🤖 AI Summary
Existing clean-label backdoor attacks face a fundamental trade-off between stealthiness—measured by minimal degradation in clean accuracy (CA)—and attack effectiveness. To address this, we propose Generative Clean-Label Backdoor (GCB), the first framework leveraging conditional InfoGAN to learn semantically coherent and disentangled trigger features directly from natural images. GCB integrates minimal poisoning—requiring fewer than 1% poisoned samples—with feature-decoupled training to substantially reduce trigger interference with the primary task. Evaluated across six benchmark datasets, five model architectures, and four task types—including classification, regression, and segmentation—GCB achieves ≤1% CA drop while maintaining high attack success rates and robustness against state-of-the-art defenses. Notably, this work pioneers effective and stealthy backdoor attacks for regression and segmentation tasks, establishing a novel paradigm for multimodal and multi-task backdoor research.
📝 Abstract
Clean-image backdoor attacks, which use only label manipulation in training datasets to compromise deep neural networks, pose a significant threat to security-critical applications.
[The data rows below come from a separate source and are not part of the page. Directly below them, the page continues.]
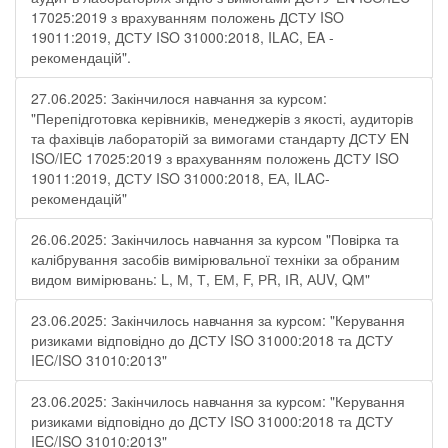
17025:2019 з врахуванням положень ДСТУ ISO
19011:2019, ДСТУ ISO 31000:2018, ILAC, EA -
рекомендацій".
27.06.2025: Закінчилося навчання за курсом:
"Перепідготовка керівників, менеджерів з якості, аудиторів
та фахівців лабораторій за вимогами стандарту ДСТУ EN
ISO/IEC 17025:2019 з врахуванням положень ДСТУ ISO
19011:2019, ДСТУ ISO 31000:2018, ЕА, ILAC-
рекомендацій"
26.06.2025: Закінчилось навчання за курсом "Повірка та
калібрування засобів вимірювальної техніки за обраним
видом вимірювань: L, М, Т, ЕМ, F, РR, ІR, АUV, QМ"
23.06.2025: Закінчилось навчання за курсом: "Керування
ризиками відповідно до ДСТУ ISO 31000:2018 та ДСТУ
IEC/ISO 31010:2013"
23.06.2025: Закінчилось навчання за курсом: "Керування
ризиками відповідно до ДСТУ ISO 31000:2018 та ДСТУ
IEC/ISO 31010:2013"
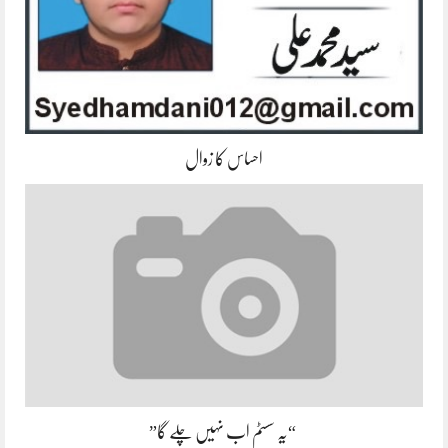
احساس کا زوال
“یہ سسٹم اب نہیں چلے گا”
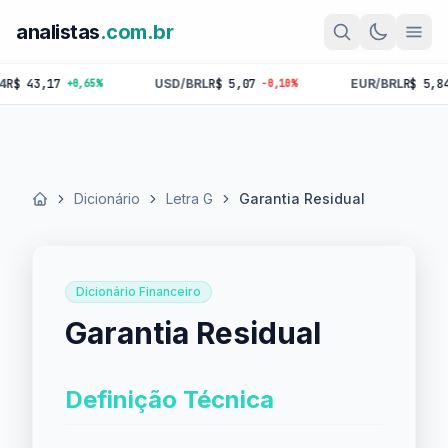
analistas
.com.br
3,17
USD/BRL
R$ 5,07
EUR/BRL
R$ 5,84
+0,65%
-0,10%
-0,1
Dicionário
Letra G
Garantia Residual
Início
Dicionário Financeiro
Garantia Residual
Definição Técnica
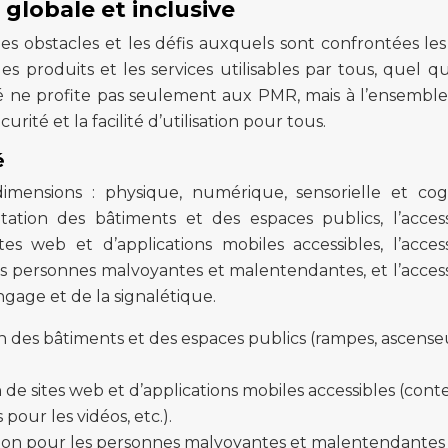
n globale et inclusive
 les obstacles et les défis auxquels sont confrontées le
es produits et les services utilisables par tous, quel qu
lité ne profite pas seulement aux PMR, mais à l’ensemble
urité et la facilité d’utilisation pour tous.
é
 dimensions : physique, numérique, sensorielle et cogn
tation des bâtiments et des espaces publics, l’accessi
 web et d’applications mobiles accessibles, l’accessi
es personnes malvoyantes et malentendantes, et l’accessi
ngage et de la signalétique.
 des bâtiments et des espaces publics (rampes, ascense
 de sites web et d’applications mobiles accessibles (con
 pour les vidéos, etc.).
ion pour les personnes malvoyantes et malentendantes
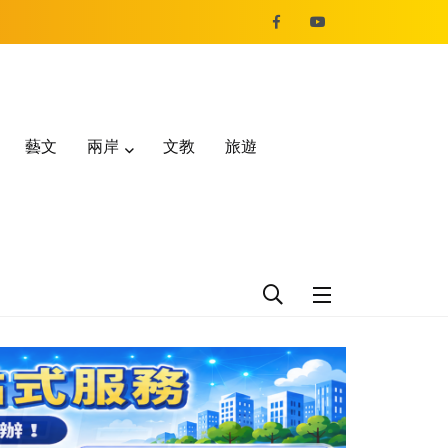
藝文
兩岸
文教
旅遊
A critical flaw in existing methods is that the poison rate required for a successful attack induces a proportional, and thus noticeable, drop in Clean Accuracy (CA), undermining their stealthiness. This paper presents a new paradigm for clean-image attacks that minimizes this accuracy degradation by optimizing the trigger itself. We introduce Generative Clean-Image Backdoors (GCB), a framework that uses a conditional InfoGAN to identify naturally occurring image features that can serve as potent and stealthy triggers. By ensuring these triggers are easily separable from benign task-related features, GCB enables a victim model to learn the backdoor from an extremely small set of poisoned examples, resulting in a CA drop of less than 1%. Our experiments demonstrate GCB's remarkable versatility, successfully adapting to six datasets, five architectures, and four tasks, including the first demonstration of clean-image backdoors in regression and segmentation. GCB also exhibits resilience against most of the existing backdoor defenses.